Aligning with Jasper.lens’s post, Waq noted that the Rocket Pool community has been actively addressing the issue for over a year and expressed his suspicion that the Lido team would likely try to claim credit once the issue was resolved.

Liquid staking protocols have been gaining traction in recent times. A report from blockchain analytics platform DefiLlama on May 1 suggested that these platforms have outpaced decentralized exchanges in terms of total value locked, crowning them as the leading category in decentralized finance. On May 30, Tenet and LayerZero announced a partnership to extend liquid staking to more blockchains in the future.

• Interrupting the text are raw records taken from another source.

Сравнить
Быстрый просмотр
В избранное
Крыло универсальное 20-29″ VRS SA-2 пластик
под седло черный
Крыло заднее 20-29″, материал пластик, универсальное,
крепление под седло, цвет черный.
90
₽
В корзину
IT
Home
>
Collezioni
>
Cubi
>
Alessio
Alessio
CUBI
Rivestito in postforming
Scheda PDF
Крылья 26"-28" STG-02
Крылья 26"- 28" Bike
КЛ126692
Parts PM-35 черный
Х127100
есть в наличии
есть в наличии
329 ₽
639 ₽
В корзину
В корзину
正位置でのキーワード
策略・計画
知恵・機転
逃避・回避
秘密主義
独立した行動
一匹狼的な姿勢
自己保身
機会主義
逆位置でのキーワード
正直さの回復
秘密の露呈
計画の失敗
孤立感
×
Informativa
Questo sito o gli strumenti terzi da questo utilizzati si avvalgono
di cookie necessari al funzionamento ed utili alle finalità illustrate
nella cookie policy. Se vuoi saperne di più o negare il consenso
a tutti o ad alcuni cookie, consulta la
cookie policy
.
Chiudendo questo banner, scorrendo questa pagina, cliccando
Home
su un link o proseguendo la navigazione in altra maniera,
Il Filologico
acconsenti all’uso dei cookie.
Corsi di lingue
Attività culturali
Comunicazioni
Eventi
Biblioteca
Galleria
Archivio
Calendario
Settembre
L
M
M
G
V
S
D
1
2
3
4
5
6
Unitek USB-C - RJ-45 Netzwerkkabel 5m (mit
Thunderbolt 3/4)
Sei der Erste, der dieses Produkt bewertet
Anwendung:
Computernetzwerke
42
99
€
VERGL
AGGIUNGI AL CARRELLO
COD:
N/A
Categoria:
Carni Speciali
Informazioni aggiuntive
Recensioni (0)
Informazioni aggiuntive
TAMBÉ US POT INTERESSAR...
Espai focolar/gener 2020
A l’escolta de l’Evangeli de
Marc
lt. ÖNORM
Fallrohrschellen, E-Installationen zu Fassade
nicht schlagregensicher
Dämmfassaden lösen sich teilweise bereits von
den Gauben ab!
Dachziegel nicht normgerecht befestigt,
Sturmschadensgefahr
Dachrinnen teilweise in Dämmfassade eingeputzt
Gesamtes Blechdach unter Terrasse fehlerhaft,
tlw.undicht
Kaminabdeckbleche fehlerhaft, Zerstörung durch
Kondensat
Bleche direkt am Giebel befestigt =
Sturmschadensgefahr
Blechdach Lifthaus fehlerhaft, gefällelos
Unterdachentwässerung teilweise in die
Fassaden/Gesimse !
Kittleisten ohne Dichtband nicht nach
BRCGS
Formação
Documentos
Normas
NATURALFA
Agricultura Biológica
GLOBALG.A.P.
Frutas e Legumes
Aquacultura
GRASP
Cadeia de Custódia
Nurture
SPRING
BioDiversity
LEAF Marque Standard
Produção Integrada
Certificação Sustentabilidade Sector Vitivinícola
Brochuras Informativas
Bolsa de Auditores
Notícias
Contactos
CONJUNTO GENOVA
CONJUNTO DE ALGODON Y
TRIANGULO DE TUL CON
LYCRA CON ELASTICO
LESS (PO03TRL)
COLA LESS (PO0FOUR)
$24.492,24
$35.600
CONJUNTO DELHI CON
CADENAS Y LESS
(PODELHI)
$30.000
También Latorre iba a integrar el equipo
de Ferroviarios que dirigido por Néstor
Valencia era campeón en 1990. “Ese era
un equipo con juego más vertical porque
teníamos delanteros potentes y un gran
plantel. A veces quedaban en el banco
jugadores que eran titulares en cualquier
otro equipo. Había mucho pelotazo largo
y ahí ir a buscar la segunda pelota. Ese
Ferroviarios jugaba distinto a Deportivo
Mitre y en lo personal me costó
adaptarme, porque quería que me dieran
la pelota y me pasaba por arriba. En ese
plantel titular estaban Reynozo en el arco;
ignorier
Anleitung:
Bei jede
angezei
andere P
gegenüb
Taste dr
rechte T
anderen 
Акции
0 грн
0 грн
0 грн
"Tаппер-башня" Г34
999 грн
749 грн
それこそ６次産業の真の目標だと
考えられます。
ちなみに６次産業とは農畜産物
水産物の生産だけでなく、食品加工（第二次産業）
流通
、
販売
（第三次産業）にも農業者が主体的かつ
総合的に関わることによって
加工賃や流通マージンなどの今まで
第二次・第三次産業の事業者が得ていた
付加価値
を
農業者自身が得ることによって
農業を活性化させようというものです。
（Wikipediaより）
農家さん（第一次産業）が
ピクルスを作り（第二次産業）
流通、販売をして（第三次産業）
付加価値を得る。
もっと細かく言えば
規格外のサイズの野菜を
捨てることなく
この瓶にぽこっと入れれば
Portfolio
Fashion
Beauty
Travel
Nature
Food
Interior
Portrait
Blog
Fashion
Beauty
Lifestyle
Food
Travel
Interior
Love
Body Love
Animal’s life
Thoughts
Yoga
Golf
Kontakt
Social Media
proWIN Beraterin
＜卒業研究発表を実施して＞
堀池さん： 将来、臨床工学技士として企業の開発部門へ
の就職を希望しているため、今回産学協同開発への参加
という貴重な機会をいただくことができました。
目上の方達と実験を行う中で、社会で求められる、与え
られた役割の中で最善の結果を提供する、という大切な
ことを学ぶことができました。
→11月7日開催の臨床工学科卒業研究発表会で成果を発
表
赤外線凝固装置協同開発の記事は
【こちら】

The Importance of DAO Governance in DeFi

Understanding the role of DAO governance in decentralized finance (DeFi) is crucial for anyone involved in the crypto space. DAOs enable communities to have a direct say in the operations of the protocols, creating an environment of transparency and community-driven decision-making.

Furthermore, DAOs contribute to the security of DeFi platforms. They provide a level of decentralization that guards against potential vulnerabilities. In an increasingly complex crypto world, understanding how DAOs operate can equip users with the knowledge needed to navigate safely and make informed decisions.

Finally, the debate between Lido and Rocket Pool is a testament to the active monitoring and improvements taking place in the DeFi space. It underlines the need for constant vigilance and the ability to adapt to changing circumstances. The fact that these protocols can evolve and improve is a promising sign for the future of decentralized finance.